ULTRACONSERVADORISMO DE ALGUNS PROTESTANTES DEVERIA RELER LUTERO, CALVINO E OUTROS REFORMADORES



Por Juracy Andrade



Muitas das posições dos protestantes tradicionais são libertárias, embora posteriormente alguns tenham recaído em práticas do Império Romano Papal que condenavam. O embate político entre líderes reformadores e católicos levou às chamadas guerras de religião que tanto ensanguentaram a Europa. Martinho Lutero lutou bravamente contra as pretensões da Cúria Romana de, com promessas simoníacas de salvação eterna, arrancar dinheiro dos alemães. Thomas Müntzer  foi um “teólogo da revolução”, segundo Ernst Bloch. Quem sabe, a Teologia da Libertação receba alguma inspiração dos reformadores, mais do que do marxismo como pretendiam papas como Wojtyla e Ratzinger.
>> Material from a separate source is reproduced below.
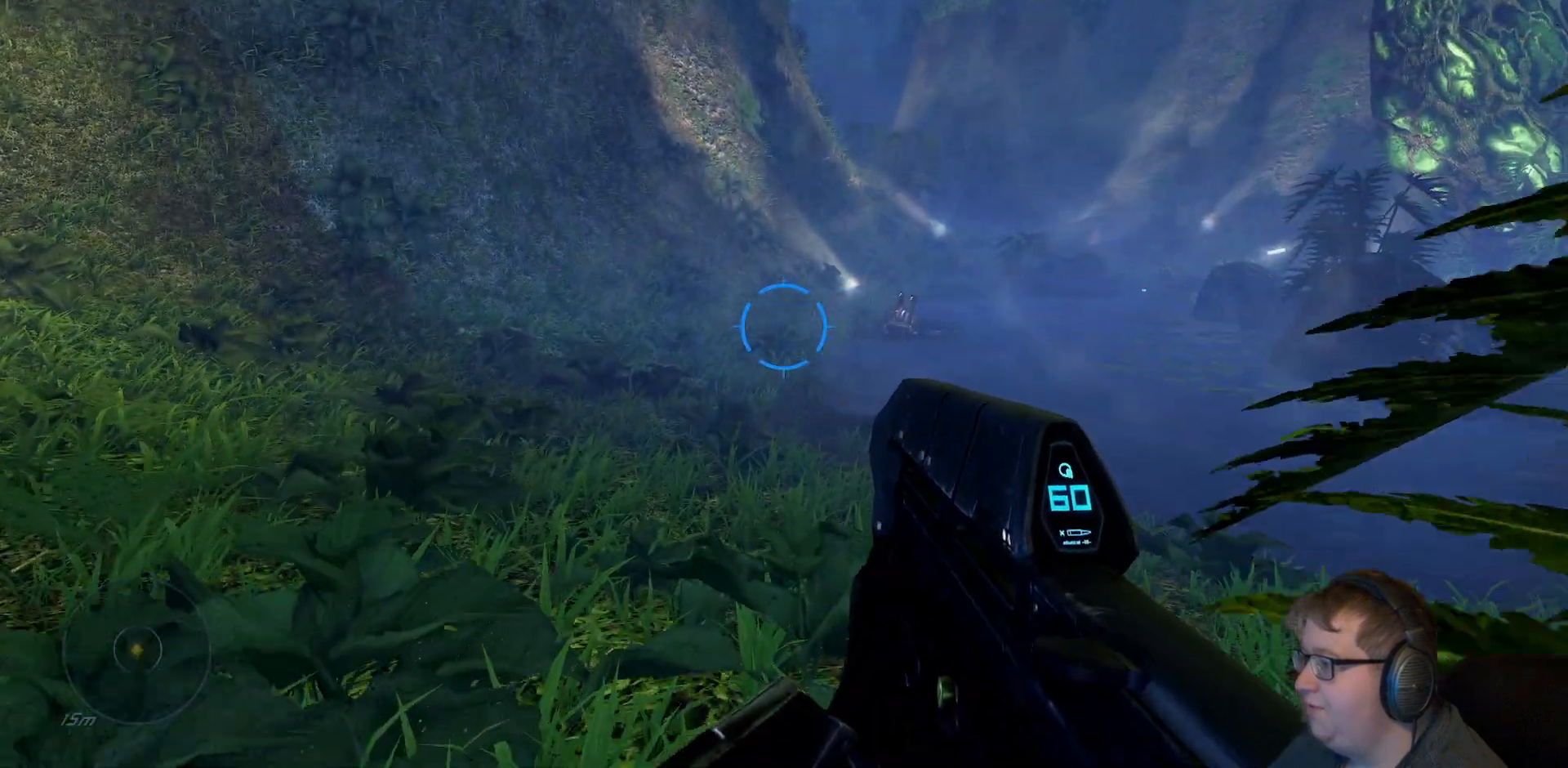
{"buttons": [], "left_stick": "up", "right_stick": "center", "events": [[283, "right_stick", "down-right"], [500, "right_stick", "center"]]}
E Calvino pregava que os governantes de um povo livre devem envidar todo esforço a fim de que a liberdade do povo pelo qual são responsáveis não desvaneça de modo algum em suas mãos: “Mais do que isso, quando dela descuidarem ou a enfraquecerem, devem ser considerados traidores da pátria”. Lembremos que no governo holandês de Pernambuco (calvinista), a Inquisição portuguesa foi banida e conviveram em paz, infelizmente por pouco tempo, protestantes judeus e católicos. Considera-se que os huguenotes (nome dado aos protestantes franceses) também teriam influenciado a tradição revolucionária daquele país.

Escrevo sobre isso para mostrar como grande parte dos protestantes brasileiros engajados na política perderam essa perspectiva. Não querem mais ser conhecidos pela tradicional designação de protestantes (aqueles que protestaram contra abusos do papado e da Cúria Romana), mas como evangélicos. Um pretenso e enganoso monopólio da prática do Evangelho. Temos o caso exacerbado do presidente da Câmara dos Deputados, Eduardo Cunha, comprovadamente acusado de vários crimes, mas que continua se proclamando evangélico, embora aja contra tudo o que Jesus Cristo pregou.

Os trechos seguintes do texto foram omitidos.